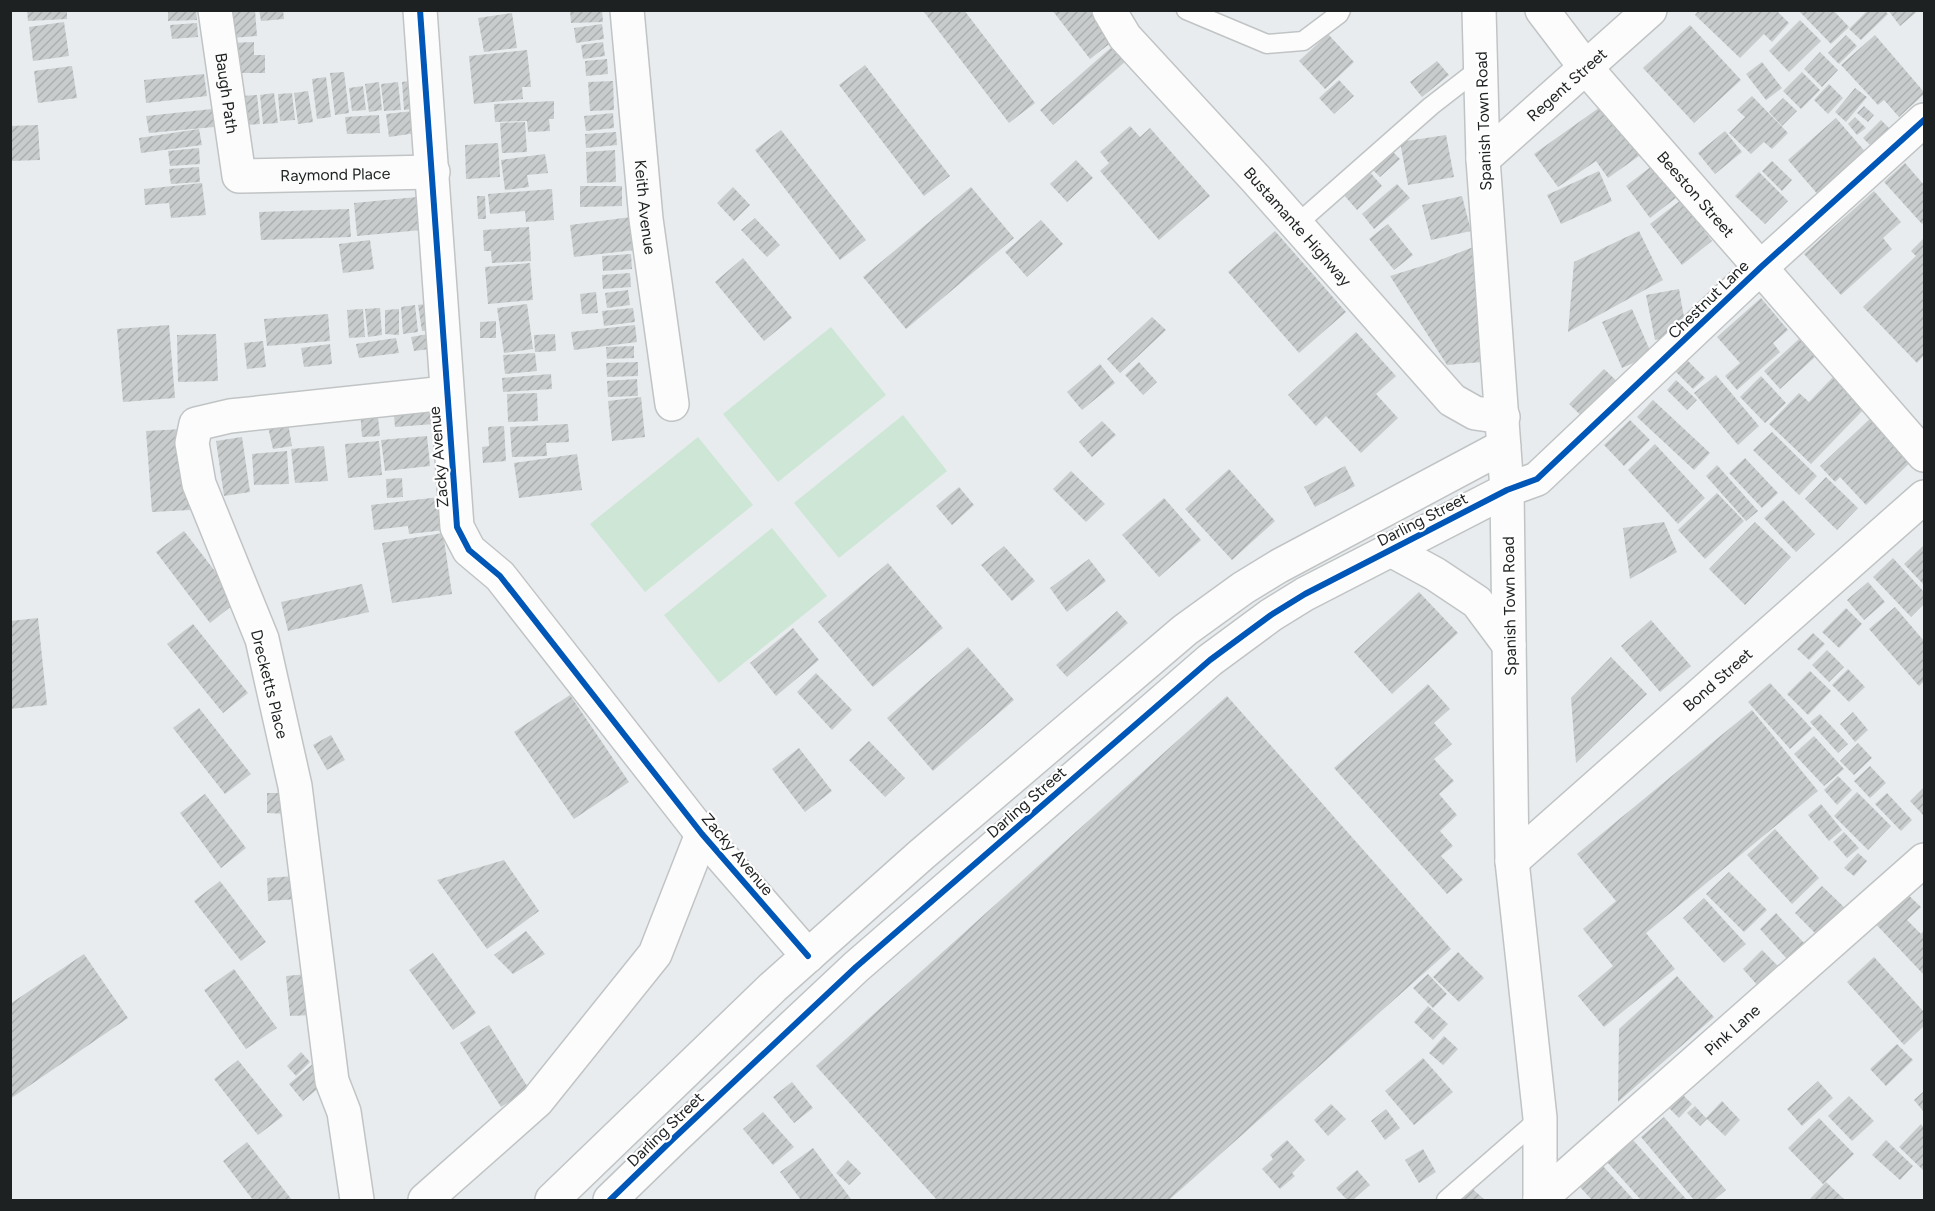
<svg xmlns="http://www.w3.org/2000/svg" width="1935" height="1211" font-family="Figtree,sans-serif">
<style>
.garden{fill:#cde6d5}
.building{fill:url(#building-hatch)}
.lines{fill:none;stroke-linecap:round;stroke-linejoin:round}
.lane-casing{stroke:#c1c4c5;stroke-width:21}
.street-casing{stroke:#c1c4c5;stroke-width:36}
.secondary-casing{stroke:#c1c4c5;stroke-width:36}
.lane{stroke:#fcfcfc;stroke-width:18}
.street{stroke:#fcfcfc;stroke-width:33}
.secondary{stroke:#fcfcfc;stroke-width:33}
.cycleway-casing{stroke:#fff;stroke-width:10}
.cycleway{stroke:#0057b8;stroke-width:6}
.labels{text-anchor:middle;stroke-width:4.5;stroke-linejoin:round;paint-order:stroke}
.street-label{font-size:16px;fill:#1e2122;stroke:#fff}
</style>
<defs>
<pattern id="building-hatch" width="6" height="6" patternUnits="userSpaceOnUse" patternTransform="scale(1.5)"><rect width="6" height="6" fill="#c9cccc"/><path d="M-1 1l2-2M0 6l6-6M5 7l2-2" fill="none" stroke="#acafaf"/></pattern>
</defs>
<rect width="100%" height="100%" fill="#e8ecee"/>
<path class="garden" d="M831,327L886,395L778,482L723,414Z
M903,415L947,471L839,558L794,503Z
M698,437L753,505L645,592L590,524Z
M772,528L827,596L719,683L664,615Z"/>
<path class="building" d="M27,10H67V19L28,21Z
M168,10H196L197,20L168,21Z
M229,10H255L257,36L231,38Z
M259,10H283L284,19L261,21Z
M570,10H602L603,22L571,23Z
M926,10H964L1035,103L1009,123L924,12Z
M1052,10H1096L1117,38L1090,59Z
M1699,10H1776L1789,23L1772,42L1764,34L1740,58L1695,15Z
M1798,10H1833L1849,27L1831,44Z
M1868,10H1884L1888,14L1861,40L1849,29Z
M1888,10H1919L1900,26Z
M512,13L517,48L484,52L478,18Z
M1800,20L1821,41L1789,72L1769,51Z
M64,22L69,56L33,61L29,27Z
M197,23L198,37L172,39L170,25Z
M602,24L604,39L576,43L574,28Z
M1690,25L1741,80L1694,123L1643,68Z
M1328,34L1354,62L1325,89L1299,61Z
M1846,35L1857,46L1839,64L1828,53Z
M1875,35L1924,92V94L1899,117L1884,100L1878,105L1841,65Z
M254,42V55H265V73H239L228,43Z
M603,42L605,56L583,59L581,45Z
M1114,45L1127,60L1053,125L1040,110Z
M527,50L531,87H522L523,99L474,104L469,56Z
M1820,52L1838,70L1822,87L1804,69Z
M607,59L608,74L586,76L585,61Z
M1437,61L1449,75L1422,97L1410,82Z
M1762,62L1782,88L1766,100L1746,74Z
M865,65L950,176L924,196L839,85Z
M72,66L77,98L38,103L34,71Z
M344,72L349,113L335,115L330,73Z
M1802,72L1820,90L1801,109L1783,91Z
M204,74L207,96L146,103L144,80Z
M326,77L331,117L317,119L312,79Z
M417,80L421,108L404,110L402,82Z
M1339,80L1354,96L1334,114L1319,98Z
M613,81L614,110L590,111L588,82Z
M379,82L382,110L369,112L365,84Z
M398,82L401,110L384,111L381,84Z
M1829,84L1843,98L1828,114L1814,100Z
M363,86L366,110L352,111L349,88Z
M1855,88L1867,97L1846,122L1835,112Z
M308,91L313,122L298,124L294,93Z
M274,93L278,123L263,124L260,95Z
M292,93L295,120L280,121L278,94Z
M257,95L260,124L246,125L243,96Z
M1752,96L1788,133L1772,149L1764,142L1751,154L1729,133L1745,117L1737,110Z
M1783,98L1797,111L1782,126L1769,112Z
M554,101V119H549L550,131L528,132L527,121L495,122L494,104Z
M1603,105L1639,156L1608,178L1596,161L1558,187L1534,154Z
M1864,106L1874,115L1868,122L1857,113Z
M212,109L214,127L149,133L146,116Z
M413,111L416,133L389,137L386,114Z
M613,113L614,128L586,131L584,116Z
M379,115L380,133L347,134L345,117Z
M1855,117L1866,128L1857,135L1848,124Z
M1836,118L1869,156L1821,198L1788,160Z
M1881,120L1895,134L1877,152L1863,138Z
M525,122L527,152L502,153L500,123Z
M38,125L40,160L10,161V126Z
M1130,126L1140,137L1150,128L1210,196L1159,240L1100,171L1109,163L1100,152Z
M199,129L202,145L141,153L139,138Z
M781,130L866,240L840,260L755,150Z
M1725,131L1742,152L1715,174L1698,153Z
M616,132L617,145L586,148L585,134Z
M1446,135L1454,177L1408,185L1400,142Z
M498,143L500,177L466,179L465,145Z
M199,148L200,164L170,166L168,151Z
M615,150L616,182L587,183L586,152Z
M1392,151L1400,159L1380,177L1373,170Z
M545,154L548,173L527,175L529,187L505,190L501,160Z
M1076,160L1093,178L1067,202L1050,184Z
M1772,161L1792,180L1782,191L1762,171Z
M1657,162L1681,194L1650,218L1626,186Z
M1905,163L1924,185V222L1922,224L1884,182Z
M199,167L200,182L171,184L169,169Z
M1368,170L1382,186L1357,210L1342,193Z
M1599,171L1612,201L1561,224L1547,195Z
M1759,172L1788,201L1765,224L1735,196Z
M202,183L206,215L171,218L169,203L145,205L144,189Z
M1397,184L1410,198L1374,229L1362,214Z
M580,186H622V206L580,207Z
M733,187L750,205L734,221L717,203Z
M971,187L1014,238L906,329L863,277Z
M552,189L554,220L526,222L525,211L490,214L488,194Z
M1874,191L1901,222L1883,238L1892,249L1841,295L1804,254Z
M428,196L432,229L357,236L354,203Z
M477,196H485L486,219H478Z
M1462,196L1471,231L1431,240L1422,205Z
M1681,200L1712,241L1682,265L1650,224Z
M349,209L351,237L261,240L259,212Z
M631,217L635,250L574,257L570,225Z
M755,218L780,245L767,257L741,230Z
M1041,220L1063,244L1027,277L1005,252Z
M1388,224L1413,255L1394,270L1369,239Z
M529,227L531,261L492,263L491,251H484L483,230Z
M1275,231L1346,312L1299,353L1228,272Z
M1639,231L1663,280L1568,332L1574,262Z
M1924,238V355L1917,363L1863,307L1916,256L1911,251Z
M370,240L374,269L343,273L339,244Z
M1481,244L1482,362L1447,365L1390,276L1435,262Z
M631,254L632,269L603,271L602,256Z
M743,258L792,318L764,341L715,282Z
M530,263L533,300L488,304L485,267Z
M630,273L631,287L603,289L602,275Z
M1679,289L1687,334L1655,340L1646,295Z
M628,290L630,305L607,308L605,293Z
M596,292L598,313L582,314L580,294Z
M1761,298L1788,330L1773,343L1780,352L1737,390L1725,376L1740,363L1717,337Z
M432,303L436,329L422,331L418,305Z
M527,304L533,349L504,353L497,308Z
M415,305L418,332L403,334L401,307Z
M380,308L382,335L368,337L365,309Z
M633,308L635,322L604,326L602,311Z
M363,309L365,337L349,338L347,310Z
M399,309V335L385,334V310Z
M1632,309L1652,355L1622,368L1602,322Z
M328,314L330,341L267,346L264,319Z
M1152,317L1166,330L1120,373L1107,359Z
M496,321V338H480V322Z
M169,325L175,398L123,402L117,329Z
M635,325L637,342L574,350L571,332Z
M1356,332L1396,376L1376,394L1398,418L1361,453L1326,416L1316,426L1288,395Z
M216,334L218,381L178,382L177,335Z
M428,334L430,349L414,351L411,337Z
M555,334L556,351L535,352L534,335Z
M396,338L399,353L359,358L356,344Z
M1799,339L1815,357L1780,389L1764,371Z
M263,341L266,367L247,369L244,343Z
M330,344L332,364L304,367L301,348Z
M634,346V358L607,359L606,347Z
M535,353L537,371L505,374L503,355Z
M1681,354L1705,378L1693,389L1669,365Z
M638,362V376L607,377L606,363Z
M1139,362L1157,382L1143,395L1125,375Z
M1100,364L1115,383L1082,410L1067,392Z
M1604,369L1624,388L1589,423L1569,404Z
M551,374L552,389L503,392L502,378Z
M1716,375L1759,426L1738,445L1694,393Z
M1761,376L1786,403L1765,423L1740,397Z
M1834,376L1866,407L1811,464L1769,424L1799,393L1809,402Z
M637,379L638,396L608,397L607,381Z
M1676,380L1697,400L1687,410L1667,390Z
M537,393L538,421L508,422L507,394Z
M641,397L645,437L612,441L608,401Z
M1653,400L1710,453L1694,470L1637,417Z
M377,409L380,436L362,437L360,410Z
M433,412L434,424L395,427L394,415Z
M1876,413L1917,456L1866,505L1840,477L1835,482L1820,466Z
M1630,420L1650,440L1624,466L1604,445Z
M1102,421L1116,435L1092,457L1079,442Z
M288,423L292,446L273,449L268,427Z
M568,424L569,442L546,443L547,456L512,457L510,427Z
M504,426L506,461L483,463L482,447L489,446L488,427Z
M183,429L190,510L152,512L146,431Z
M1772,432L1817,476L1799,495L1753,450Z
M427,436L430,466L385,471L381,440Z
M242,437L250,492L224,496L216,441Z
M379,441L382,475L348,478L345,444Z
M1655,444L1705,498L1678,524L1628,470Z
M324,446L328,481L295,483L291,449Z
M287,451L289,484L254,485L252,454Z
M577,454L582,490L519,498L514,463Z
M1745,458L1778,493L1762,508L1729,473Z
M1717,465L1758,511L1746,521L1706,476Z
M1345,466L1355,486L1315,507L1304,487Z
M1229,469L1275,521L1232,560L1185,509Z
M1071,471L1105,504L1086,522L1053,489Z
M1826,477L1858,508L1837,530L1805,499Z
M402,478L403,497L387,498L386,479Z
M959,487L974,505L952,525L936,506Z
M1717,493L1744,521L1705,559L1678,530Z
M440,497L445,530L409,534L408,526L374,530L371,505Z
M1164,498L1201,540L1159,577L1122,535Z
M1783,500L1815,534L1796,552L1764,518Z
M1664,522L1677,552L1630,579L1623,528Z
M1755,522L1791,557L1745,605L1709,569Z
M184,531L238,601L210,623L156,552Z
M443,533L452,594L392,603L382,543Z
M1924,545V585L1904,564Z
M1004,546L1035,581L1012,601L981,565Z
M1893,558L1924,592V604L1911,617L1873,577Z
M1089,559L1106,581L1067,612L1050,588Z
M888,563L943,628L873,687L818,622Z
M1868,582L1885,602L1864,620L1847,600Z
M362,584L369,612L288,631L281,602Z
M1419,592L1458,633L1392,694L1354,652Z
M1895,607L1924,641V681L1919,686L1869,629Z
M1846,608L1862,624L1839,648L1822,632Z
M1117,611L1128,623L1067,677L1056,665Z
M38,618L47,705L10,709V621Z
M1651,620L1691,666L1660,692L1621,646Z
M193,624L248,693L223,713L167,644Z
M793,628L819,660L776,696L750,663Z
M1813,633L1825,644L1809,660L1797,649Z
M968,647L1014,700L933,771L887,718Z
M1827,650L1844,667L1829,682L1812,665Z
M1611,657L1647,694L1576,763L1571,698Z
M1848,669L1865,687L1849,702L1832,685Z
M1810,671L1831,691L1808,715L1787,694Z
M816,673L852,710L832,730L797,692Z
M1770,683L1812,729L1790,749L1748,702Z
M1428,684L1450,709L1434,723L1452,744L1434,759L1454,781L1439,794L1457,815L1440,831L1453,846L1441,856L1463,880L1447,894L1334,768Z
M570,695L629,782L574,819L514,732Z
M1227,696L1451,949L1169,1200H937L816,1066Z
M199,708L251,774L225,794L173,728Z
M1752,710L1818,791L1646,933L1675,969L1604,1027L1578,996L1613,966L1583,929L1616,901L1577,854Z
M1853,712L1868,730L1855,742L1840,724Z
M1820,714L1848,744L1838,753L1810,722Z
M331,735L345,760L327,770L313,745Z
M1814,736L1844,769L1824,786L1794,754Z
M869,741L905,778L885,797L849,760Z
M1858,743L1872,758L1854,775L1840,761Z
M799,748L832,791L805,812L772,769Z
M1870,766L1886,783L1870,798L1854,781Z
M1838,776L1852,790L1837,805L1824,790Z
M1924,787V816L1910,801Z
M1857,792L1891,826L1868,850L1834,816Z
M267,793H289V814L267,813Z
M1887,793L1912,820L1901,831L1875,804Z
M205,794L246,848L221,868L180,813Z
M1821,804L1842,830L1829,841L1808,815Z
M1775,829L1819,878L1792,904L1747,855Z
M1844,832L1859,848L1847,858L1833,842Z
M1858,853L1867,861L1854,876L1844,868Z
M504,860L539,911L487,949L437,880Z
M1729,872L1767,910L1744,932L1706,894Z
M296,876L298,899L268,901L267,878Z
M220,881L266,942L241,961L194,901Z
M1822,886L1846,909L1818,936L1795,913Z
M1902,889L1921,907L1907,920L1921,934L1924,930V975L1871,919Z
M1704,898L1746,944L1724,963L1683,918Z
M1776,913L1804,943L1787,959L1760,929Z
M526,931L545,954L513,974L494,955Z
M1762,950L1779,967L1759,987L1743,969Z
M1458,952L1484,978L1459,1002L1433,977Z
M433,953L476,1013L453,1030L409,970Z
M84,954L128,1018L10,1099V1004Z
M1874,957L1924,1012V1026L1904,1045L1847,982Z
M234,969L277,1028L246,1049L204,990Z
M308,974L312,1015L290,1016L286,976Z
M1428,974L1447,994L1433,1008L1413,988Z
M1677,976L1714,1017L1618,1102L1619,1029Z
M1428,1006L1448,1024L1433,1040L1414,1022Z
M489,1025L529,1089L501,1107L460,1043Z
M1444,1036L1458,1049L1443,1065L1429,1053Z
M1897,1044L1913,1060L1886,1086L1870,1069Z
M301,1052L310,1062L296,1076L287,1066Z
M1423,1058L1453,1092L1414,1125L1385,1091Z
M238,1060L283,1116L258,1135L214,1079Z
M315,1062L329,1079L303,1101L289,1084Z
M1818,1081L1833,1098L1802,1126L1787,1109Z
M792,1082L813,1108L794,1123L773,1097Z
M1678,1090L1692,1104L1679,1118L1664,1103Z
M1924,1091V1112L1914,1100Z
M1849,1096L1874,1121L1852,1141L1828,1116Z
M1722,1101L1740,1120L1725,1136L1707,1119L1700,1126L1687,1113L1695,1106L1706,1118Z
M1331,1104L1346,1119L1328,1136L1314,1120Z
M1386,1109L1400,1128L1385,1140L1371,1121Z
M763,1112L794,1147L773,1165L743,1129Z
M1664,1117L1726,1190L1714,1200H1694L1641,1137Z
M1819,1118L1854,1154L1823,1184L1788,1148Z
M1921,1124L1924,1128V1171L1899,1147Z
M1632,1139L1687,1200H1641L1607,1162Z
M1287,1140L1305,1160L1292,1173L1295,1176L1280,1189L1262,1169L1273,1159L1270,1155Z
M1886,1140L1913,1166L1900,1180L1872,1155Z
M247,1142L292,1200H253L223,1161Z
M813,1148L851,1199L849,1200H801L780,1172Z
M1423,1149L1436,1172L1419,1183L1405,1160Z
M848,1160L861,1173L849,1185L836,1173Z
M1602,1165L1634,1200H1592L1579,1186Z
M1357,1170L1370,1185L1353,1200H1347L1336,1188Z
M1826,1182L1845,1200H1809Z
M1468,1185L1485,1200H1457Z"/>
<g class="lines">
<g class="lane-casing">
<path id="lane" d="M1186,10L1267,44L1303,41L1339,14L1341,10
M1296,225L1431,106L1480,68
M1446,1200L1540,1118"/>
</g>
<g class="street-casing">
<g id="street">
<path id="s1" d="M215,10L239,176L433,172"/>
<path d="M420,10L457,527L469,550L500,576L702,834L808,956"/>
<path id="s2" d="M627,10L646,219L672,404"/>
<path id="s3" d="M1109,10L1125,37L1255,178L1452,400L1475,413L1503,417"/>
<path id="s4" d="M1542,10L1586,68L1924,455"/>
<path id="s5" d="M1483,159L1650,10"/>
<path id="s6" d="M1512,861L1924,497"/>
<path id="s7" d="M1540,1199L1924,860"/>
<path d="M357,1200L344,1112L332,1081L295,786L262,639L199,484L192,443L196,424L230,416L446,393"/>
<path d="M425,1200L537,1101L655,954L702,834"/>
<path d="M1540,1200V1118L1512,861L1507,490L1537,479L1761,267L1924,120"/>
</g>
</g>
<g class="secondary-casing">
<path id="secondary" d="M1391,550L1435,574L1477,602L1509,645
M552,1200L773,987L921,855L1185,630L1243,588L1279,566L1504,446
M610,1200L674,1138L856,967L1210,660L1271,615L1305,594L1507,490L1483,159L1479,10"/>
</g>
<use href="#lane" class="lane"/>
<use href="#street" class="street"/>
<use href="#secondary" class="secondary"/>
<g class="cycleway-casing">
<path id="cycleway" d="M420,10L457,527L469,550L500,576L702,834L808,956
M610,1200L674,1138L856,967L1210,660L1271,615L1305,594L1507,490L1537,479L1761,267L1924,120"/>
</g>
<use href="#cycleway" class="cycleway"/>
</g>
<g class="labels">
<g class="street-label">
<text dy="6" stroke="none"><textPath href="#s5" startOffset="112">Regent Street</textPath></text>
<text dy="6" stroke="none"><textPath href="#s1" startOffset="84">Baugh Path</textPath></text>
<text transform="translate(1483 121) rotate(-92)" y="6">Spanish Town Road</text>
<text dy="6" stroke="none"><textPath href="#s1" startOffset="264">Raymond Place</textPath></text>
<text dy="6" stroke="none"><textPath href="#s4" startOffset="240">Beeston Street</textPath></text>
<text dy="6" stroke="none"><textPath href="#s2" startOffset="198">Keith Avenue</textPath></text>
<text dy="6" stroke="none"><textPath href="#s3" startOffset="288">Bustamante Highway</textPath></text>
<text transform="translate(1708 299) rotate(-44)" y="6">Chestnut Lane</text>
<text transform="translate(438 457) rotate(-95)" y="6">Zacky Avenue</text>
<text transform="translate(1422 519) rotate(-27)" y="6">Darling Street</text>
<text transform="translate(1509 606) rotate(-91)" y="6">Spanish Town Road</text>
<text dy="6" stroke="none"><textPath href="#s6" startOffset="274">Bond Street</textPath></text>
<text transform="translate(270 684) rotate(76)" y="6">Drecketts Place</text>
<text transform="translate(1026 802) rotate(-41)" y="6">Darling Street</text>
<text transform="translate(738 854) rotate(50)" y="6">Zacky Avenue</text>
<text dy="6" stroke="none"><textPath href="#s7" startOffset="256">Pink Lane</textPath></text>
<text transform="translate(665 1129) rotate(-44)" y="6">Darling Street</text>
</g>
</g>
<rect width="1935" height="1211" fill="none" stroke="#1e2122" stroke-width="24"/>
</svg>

Task description ->
Among the records above, extract exactly the lines from the line with "M1152,317L1166,330L1120,373L1107,359Z" to the line with "M1717,493L1744,521L1705,559L1678,530Z", both lines included, and leave out the rest.

Your response ->
M1152,317L1166,330L1120,373L1107,359Z
M496,321V338H480V322Z
M169,325L175,398L123,402L117,329Z
M635,325L637,342L574,350L571,332Z
M1356,332L1396,376L1376,394L1398,418L1361,453L1326,416L1316,426L1288,395Z
M216,334L218,381L178,382L177,335Z
M428,334L430,349L414,351L411,337Z
M555,334L556,351L535,352L534,335Z
M396,338L399,353L359,358L356,344Z
M1799,339L1815,357L1780,389L1764,371Z
M263,341L266,367L247,369L244,343Z
M330,344L332,364L304,367L301,348Z
M634,346V358L607,359L606,347Z
M535,353L537,371L505,374L503,355Z
M1681,354L1705,378L1693,389L1669,365Z
M638,362V376L607,377L606,363Z
M1139,362L1157,382L1143,395L1125,375Z
M1100,364L1115,383L1082,410L1067,392Z
M1604,369L1624,388L1589,423L1569,404Z
M551,374L552,389L503,392L502,378Z
M1716,375L1759,426L1738,445L1694,393Z
M1761,376L1786,403L1765,423L1740,397Z
M1834,376L1866,407L1811,464L1769,424L1799,393L1809,402Z
M637,379L638,396L608,397L607,381Z
M1676,380L1697,400L1687,410L1667,390Z
M537,393L538,421L508,422L507,394Z
M641,397L645,437L612,441L608,401Z
M1653,400L1710,453L1694,470L1637,417Z
M377,409L380,436L362,437L360,410Z
M433,412L434,424L395,427L394,415Z
M1876,413L1917,456L1866,505L1840,477L1835,482L1820,466Z
M1630,420L1650,440L1624,466L1604,445Z
M1102,421L1116,435L1092,457L1079,442Z
M288,423L292,446L273,449L268,427Z
M568,424L569,442L546,443L547,456L512,457L510,427Z
M504,426L506,461L483,463L482,447L489,446L488,427Z
M183,429L190,510L152,512L146,431Z
M1772,432L1817,476L1799,495L1753,450Z
M427,436L430,466L385,471L381,440Z
M242,437L250,492L224,496L216,441Z
M379,441L382,475L348,478L345,444Z
M1655,444L1705,498L1678,524L1628,470Z
M324,446L328,481L295,483L291,449Z
M287,451L289,484L254,485L252,454Z
M577,454L582,490L519,498L514,463Z
M1745,458L1778,493L1762,508L1729,473Z
M1717,465L1758,511L1746,521L1706,476Z
M1345,466L1355,486L1315,507L1304,487Z
M1229,469L1275,521L1232,560L1185,509Z
M1071,471L1105,504L1086,522L1053,489Z
M1826,477L1858,508L1837,530L1805,499Z
M402,478L403,497L387,498L386,479Z
M959,487L974,505L952,525L936,506Z
M1717,493L1744,521L1705,559L1678,530Z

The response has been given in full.